• _Action item_:
Produce as output only the lines below starting at the line with "Centrum druku" and continuing through the line with "Ne ho parlato con diversi ragazzi quando", each one exactly as written.

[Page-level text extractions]
——————————
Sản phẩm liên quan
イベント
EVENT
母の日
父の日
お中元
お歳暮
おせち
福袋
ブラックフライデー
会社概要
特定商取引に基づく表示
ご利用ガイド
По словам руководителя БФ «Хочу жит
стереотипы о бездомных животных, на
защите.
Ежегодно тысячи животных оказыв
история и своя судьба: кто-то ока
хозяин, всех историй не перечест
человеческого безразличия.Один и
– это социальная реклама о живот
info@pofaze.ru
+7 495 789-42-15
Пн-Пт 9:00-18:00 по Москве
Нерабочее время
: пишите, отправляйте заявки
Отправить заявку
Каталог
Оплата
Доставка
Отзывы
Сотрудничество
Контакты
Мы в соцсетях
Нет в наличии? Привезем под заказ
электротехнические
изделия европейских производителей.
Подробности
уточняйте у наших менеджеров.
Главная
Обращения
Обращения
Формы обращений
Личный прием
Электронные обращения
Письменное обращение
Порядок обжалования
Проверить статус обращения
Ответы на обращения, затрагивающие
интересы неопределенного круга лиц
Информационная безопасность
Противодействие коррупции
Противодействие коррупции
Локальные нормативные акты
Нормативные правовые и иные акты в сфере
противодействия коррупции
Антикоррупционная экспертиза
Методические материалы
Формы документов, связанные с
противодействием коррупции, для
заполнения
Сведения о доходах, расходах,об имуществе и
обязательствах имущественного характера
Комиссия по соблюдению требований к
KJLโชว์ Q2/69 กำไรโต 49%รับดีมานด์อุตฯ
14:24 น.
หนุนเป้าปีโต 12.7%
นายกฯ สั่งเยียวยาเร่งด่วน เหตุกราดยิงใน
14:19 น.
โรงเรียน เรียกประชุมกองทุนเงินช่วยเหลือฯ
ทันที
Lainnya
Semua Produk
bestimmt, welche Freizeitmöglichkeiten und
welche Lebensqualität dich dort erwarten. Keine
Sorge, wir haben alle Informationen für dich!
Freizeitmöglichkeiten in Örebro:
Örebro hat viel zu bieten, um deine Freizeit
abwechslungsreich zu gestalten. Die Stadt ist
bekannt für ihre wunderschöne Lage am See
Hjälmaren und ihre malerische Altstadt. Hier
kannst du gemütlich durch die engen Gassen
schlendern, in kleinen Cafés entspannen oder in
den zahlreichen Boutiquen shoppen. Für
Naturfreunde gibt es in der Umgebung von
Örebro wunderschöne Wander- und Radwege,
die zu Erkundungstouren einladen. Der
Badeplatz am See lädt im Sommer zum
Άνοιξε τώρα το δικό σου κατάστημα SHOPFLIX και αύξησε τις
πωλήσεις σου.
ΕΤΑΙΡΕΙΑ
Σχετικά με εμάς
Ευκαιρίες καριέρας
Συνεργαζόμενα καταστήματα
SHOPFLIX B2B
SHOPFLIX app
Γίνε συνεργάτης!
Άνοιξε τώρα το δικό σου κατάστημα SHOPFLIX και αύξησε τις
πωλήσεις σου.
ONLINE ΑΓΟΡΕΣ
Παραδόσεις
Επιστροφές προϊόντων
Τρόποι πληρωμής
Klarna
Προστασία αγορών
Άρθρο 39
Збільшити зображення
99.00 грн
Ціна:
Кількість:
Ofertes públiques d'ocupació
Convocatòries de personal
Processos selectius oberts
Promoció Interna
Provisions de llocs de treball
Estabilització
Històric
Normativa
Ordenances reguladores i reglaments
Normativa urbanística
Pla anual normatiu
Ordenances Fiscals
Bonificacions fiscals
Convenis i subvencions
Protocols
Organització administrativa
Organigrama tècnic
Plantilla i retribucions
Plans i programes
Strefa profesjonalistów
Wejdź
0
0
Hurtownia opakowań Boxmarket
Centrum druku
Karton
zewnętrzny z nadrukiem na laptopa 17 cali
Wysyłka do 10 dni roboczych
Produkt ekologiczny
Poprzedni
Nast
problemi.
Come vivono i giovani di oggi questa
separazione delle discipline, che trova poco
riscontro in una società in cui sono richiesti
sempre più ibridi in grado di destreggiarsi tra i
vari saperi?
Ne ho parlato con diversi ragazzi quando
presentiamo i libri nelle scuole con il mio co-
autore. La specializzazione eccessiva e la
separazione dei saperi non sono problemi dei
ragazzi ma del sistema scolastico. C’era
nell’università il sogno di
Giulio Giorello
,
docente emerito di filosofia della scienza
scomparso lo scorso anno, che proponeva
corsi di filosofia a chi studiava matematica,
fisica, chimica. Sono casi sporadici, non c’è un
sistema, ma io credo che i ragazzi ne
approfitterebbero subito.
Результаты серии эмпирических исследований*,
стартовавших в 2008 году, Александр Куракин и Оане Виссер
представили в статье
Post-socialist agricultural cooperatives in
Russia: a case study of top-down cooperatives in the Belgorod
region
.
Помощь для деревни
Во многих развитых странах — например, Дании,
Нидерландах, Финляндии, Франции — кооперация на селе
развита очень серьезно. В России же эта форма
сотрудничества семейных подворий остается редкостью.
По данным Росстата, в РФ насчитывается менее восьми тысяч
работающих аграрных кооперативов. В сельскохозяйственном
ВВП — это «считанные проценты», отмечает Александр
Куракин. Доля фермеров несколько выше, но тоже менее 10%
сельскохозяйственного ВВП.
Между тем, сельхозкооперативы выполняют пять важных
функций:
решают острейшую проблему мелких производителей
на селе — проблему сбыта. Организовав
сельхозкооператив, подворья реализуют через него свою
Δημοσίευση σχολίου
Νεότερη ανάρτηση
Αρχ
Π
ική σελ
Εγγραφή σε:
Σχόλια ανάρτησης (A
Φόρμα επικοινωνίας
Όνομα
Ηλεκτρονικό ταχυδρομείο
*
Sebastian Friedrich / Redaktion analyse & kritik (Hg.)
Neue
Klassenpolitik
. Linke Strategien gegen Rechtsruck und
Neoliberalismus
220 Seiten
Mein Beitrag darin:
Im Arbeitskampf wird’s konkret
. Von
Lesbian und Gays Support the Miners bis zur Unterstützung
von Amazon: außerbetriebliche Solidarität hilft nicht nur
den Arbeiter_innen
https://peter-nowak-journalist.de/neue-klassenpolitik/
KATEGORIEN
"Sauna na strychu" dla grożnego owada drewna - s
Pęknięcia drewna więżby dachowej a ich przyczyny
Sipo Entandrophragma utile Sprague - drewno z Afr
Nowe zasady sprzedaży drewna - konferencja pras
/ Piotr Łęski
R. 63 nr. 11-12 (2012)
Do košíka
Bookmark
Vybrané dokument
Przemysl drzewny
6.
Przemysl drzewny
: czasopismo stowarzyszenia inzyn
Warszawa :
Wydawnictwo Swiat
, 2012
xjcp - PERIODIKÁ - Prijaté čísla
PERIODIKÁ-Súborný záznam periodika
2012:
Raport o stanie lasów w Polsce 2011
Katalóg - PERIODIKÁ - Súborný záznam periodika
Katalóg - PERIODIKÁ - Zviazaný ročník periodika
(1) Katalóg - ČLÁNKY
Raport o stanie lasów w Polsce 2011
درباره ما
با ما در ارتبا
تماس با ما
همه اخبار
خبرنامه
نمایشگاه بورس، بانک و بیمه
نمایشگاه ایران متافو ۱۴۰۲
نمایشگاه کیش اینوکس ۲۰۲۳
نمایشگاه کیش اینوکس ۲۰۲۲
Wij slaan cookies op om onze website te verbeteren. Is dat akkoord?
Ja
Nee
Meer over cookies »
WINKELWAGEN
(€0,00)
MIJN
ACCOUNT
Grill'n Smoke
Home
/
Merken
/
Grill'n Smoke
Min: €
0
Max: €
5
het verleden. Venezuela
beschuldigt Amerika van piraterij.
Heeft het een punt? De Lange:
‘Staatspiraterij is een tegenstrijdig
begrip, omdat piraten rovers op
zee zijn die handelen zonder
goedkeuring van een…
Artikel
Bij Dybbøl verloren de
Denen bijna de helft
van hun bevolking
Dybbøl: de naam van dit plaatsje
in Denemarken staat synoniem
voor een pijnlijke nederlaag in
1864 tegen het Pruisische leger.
——————————
• _Written answer_:
Centrum druku
Karton
zewnętrzny z nadrukiem na laptopa 17 cali
Wysyłka do 10 dni roboczych
Produkt ekologiczny
Poprzedni
Nast
problemi.
Come vivono i giovani di oggi questa
separazione delle discipline, che trova poco
riscontro in una società in cui sono richiesti
sempre più ibridi in grado di destreggiarsi tra i
vari saperi?
Ne ho parlato con diversi ragazzi quando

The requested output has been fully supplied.